Nádia De Lion contracena com Fábio Herford em Tio Vânia ,
direção de Celso Frateschi
Reinaldo Maia: Você foi convidada como atriz do teatro alternativo,
vale perguntar: alternativo a quê e por quê?
Georgette Fadel: Alternativo a um tipo de pensamento que embrutece o ser humano e lhe arranca o que de mais precioso ele tem: o livre-arbítrio, a capacidade de refletir e elaborar o próprio destino. Alternativo a idéias de competição e comparação.
Porque acredito na urgência da percepção da vida (e portanto do teatro) como um fenômeno essencialmente coletivo e amoroso.
Fernanda D'Umbra: Já usei muito esse termo e sei que ele traz em si a melhor das boas intenções, mas não sei mais se faço teatro alternativo. Faço teatro. Se ele é alternativo a alguma coisa acho que é ao medo de se arriscar, alternativo a falta de grana em casa, alternativo ao monte de desculpas que as pessoas arrumam pra ficar em casa reclamando, alternativo às pressões de sucesso e fama que engolem um monte de gente enquanto eu me divirto com meus amigos.
Alternativo porque não há desculpa para não se fazer teatro.
Não faço um teatro alternativo ao "teatrão". Faço o que eu quero, é só.
Não quero definir o que faço por comparação.
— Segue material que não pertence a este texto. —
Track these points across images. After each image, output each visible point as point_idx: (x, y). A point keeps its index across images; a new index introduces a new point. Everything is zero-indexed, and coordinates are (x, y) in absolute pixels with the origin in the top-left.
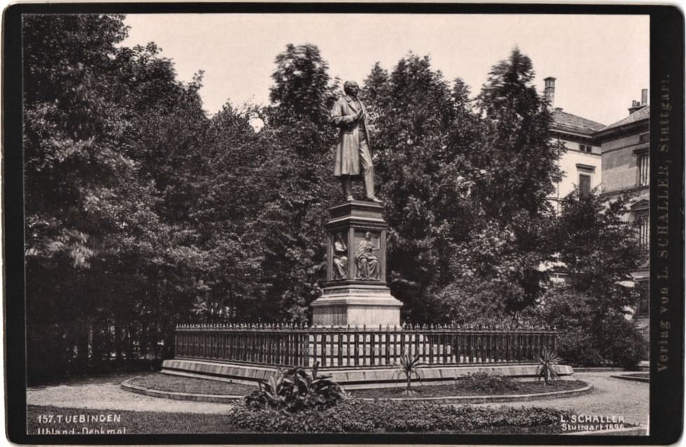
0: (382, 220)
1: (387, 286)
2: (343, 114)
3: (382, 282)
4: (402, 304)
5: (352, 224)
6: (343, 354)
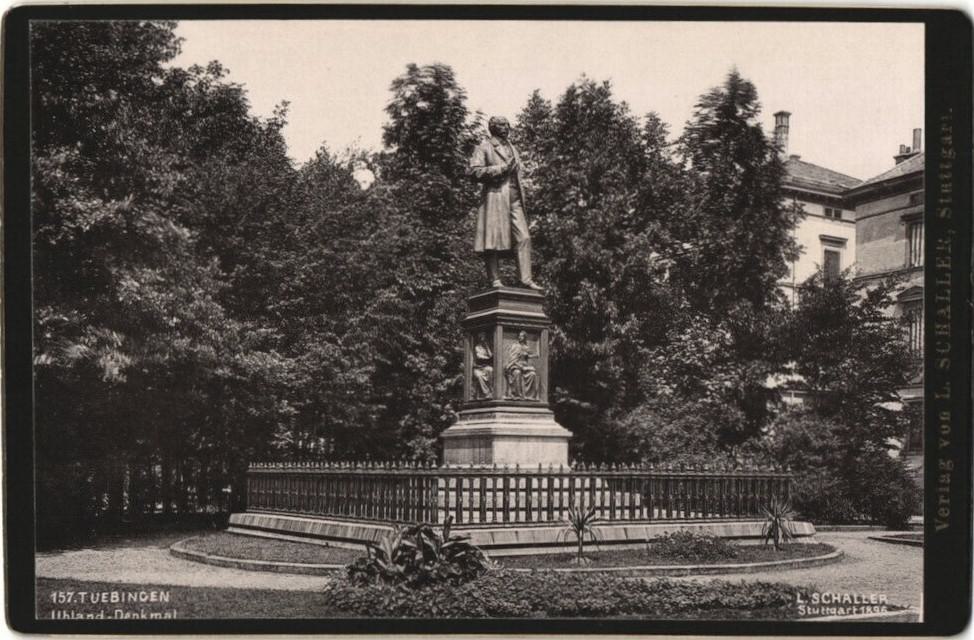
0: (543, 315)
1: (550, 408)
3: (542, 402)
4: (570, 434)
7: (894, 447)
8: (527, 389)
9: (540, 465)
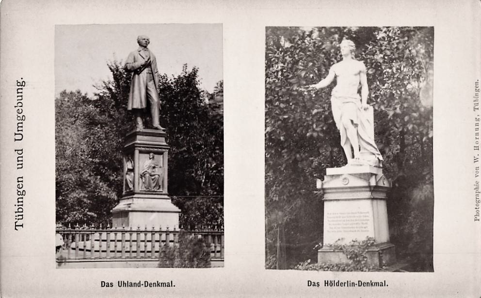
0: (165, 144)
1: (168, 195)
3: (164, 192)
4: (180, 210)
5: (137, 147)
7: (301, 66)
8: (154, 185)
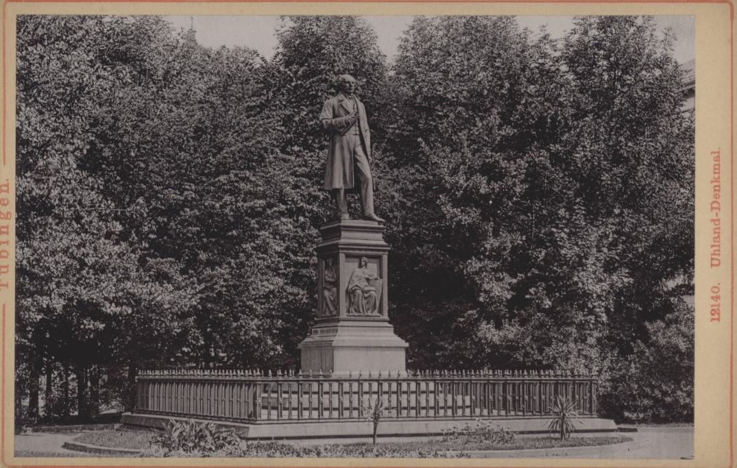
1: (390, 322)
2: (335, 116)
4: (407, 345)
6: (304, 406)
9: (390, 373)
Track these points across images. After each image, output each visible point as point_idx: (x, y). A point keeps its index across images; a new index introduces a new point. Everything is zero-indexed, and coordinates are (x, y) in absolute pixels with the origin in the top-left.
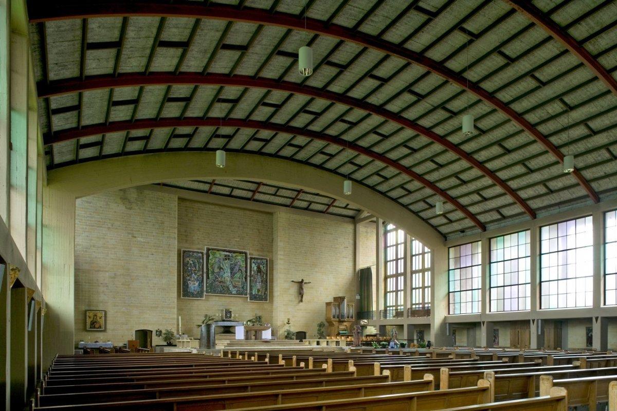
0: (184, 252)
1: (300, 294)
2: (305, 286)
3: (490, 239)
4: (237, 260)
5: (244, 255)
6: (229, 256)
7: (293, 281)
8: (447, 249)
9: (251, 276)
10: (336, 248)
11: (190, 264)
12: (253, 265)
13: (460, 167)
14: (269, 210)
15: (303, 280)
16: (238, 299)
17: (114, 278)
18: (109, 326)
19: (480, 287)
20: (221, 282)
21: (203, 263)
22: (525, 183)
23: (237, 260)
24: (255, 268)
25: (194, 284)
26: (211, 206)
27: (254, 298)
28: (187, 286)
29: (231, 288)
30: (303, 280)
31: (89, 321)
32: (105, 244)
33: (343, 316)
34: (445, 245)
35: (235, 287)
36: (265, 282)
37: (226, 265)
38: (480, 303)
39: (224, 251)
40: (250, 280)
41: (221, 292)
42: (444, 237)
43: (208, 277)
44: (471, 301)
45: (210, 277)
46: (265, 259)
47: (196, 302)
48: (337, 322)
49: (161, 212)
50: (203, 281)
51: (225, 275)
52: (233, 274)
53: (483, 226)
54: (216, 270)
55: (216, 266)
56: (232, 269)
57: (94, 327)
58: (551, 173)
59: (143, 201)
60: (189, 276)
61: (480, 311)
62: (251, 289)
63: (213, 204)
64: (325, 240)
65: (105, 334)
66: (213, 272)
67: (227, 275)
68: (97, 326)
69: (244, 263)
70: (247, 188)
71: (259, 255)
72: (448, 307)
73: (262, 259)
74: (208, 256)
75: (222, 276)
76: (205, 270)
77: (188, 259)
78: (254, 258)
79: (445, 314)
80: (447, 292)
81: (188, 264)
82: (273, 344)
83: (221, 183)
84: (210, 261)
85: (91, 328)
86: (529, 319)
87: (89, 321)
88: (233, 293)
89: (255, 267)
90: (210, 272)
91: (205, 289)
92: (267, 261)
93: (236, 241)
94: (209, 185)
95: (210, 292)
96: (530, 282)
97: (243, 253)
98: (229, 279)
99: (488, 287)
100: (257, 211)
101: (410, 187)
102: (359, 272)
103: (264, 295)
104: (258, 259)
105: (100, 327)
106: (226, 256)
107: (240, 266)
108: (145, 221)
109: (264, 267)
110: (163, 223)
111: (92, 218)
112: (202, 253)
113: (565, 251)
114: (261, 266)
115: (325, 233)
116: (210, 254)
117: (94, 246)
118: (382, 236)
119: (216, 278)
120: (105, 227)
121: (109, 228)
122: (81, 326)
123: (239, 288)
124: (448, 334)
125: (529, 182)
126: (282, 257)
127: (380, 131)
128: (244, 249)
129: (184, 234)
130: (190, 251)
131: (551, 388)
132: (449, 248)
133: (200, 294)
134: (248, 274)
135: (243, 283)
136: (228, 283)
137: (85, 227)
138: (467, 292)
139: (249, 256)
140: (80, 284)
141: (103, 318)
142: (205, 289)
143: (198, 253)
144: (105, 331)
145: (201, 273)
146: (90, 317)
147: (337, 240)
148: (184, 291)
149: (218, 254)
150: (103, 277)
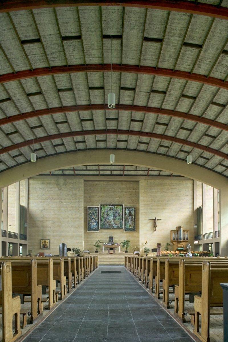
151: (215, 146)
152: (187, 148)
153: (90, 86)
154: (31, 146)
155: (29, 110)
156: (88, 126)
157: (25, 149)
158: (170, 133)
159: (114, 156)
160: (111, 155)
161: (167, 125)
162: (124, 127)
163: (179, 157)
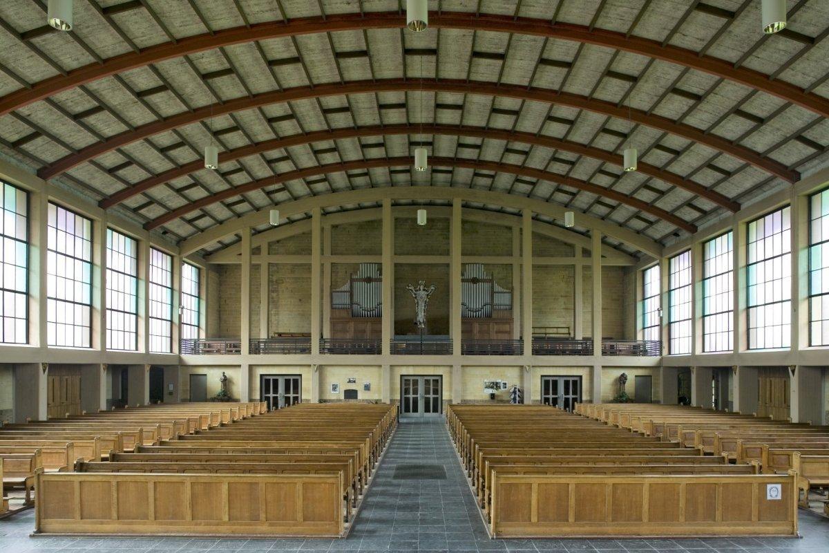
8: (805, 201)
14: (570, 241)
19: (691, 317)
38: (691, 338)
44: (823, 319)
53: (792, 174)
61: (732, 347)
86: (38, 362)
101: (755, 108)
113: (775, 255)
118: (299, 445)
127: (685, 88)
131: (46, 184)
138: (824, 296)
151: (699, 120)
152: (620, 124)
153: (365, 60)
154: (208, 121)
155: (197, 28)
156: (356, 70)
157: (192, 130)
158: (575, 88)
159: (425, 211)
160: (419, 212)
161: (569, 65)
162: (453, 70)
163: (607, 170)
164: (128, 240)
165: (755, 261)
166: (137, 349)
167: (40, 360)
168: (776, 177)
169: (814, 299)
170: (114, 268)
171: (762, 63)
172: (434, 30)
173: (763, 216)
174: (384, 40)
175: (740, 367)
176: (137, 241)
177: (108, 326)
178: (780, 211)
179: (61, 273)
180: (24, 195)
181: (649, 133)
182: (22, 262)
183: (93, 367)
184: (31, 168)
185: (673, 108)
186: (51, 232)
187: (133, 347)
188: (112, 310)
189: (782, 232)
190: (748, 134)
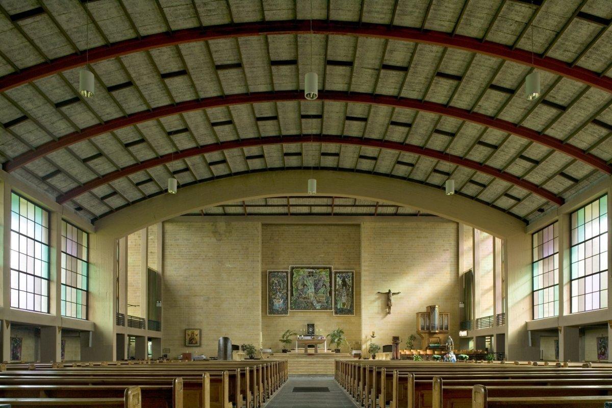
0: (270, 273)
1: (388, 305)
2: (393, 298)
3: (570, 215)
4: (321, 276)
5: (328, 270)
6: (312, 272)
7: (379, 292)
9: (335, 291)
10: (433, 252)
11: (276, 283)
12: (338, 279)
13: (476, 131)
15: (390, 291)
16: (323, 314)
17: (208, 301)
18: (204, 342)
20: (304, 298)
21: (288, 281)
22: (572, 128)
23: (321, 276)
24: (340, 282)
25: (280, 302)
26: (295, 227)
27: (339, 312)
28: (273, 304)
29: (315, 303)
30: (390, 291)
31: (188, 338)
32: (200, 273)
33: (433, 327)
34: (525, 231)
35: (318, 302)
36: (351, 295)
37: (310, 282)
39: (308, 268)
40: (335, 294)
41: (305, 308)
42: (525, 221)
43: (292, 295)
45: (294, 294)
46: (351, 272)
47: (282, 319)
48: (427, 334)
49: (246, 240)
50: (287, 298)
51: (310, 291)
52: (317, 290)
53: (559, 200)
54: (300, 287)
55: (300, 284)
56: (316, 285)
57: (192, 343)
58: (595, 102)
59: (230, 232)
60: (274, 294)
62: (336, 304)
63: (297, 225)
64: (418, 245)
65: (201, 349)
66: (297, 289)
67: (311, 291)
68: (194, 342)
69: (328, 278)
70: (324, 204)
71: (345, 269)
72: (531, 310)
73: (348, 272)
74: (292, 274)
75: (306, 292)
76: (289, 288)
77: (273, 279)
78: (339, 273)
79: (526, 318)
80: (529, 291)
81: (273, 283)
82: (317, 357)
83: (297, 204)
84: (294, 279)
85: (189, 344)
87: (188, 338)
88: (317, 308)
89: (339, 281)
90: (294, 290)
91: (289, 306)
92: (353, 274)
93: (321, 257)
94: (375, 208)
95: (295, 309)
96: (607, 268)
97: (327, 268)
98: (312, 295)
99: (566, 279)
100: (325, 225)
102: (462, 276)
103: (351, 309)
104: (343, 273)
105: (196, 343)
106: (309, 273)
107: (324, 281)
108: (232, 249)
109: (349, 280)
110: (248, 249)
111: (190, 252)
112: (287, 273)
114: (346, 279)
115: (417, 237)
116: (294, 273)
117: (192, 276)
119: (300, 295)
120: (200, 259)
121: (203, 259)
122: (183, 343)
123: (324, 303)
124: (530, 345)
125: (575, 124)
126: (367, 268)
128: (329, 264)
129: (268, 256)
130: (275, 272)
132: (533, 234)
133: (285, 311)
134: (333, 288)
135: (327, 298)
136: (312, 299)
137: (185, 260)
138: (593, 276)
139: (333, 271)
140: (182, 307)
141: (198, 335)
142: (289, 306)
143: (283, 272)
144: (200, 346)
145: (285, 291)
146: (189, 335)
147: (434, 243)
148: (269, 309)
149: (301, 272)
150: (199, 301)
152: (446, 166)
154: (168, 165)
158: (415, 141)
161: (409, 125)
164: (39, 210)
165: (576, 243)
166: (49, 312)
167: (58, 324)
168: (598, 170)
169: (573, 282)
170: (28, 236)
171: (534, 123)
172: (320, 102)
173: (584, 206)
174: (288, 109)
175: (564, 327)
176: (49, 213)
177: (63, 297)
178: (598, 200)
179: (23, 250)
180: (47, 213)
181: (465, 172)
182: (45, 258)
183: (51, 329)
184: (52, 197)
185: (478, 154)
186: (63, 240)
187: (45, 310)
188: (66, 285)
189: (599, 217)
190: (528, 171)
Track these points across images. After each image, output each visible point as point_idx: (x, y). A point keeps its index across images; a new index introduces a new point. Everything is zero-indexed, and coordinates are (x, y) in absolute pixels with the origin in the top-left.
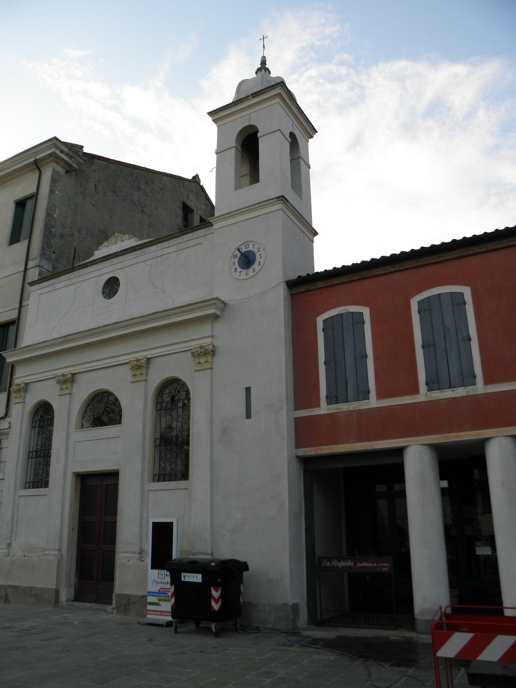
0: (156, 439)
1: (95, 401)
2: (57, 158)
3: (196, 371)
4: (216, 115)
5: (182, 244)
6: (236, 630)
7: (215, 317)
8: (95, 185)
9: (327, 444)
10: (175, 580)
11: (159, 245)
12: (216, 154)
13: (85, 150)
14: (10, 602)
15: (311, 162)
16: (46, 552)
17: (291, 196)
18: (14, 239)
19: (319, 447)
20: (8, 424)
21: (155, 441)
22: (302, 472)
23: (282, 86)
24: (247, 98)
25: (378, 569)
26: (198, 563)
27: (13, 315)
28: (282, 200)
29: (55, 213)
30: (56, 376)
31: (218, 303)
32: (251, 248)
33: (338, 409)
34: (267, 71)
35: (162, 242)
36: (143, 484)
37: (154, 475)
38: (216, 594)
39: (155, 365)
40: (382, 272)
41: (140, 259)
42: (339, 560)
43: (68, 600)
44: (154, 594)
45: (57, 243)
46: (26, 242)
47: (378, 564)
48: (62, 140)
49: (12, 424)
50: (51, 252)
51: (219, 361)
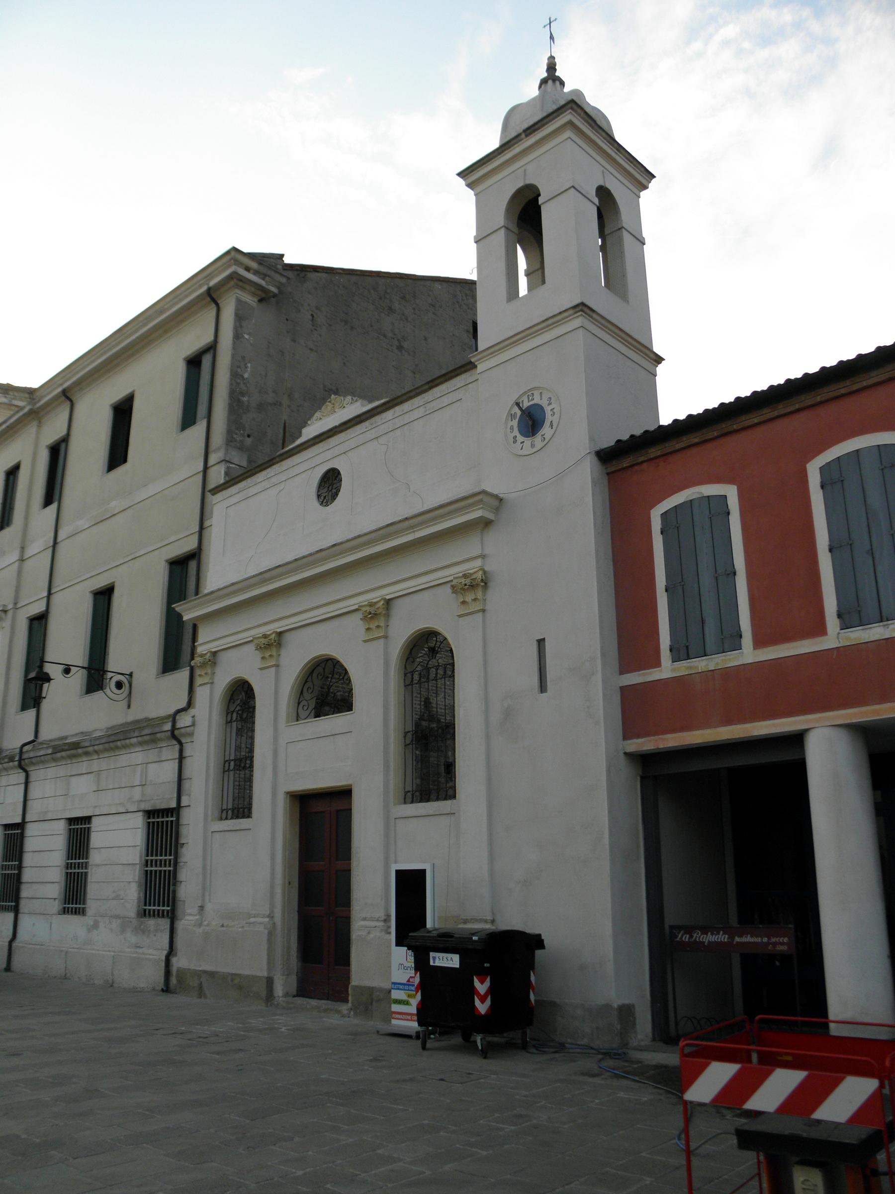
0: (406, 733)
1: (315, 675)
2: (241, 280)
3: (460, 616)
4: (471, 174)
5: (432, 404)
6: (524, 1047)
7: (486, 524)
8: (312, 315)
9: (674, 730)
10: (421, 964)
11: (397, 409)
12: (476, 242)
13: (287, 260)
14: (205, 997)
15: (647, 232)
16: (252, 920)
17: (603, 302)
18: (188, 420)
19: (661, 736)
20: (191, 719)
21: (405, 737)
22: (639, 778)
23: (572, 108)
24: (516, 139)
25: (770, 947)
26: (452, 937)
27: (191, 545)
28: (582, 311)
29: (246, 371)
30: (255, 638)
31: (486, 499)
32: (537, 400)
33: (691, 668)
34: (558, 83)
35: (401, 403)
36: (386, 807)
37: (406, 793)
38: (481, 987)
39: (400, 610)
40: (756, 421)
41: (371, 434)
42: (705, 930)
43: (286, 995)
44: (401, 987)
45: (254, 419)
46: (204, 423)
47: (769, 939)
48: (245, 250)
49: (196, 718)
50: (243, 436)
51: (495, 598)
Isabel Teixeira: Alternativo porque não tem outra alternativa. As coisas foram acontecendo. Para fazer o teatro que quero, eu tenho que ser "geratriz": gerar as condições necessárias para estar atuante. É alternativo por isso. Não está nos moldes mercadológicos. Tem que ser constantemente inventado e reinventado para poder existir. Para falar a verdade, eu nem sabia que eu era uma atriz do teatro alternativo. Não tenho nenhum suporte político que estruture minha maneira de ser dentro do teatro. O coração sempre vai antes. É o coração que pede. E a força de vontade realiza.

Milhem Cortaz e Isabel Teixeira em cena
de Um Bonde Chamado Desejo de
Tennessee Williams
Nádia de Lion: Alternativo primeiro no que é dito e/ou como é dito.
Alternativo na maneira de organização e produção do grupo.
Alternativo porque é necessário, as pessoas se conhecem, querem trabalhar, estudam e vão atrás das possibilidades com características artísticas que fogem das leis do mercado, mas elas não querem desistir dos sonhos, e tornam o trabalho realidade mesmo nadando contra a maré.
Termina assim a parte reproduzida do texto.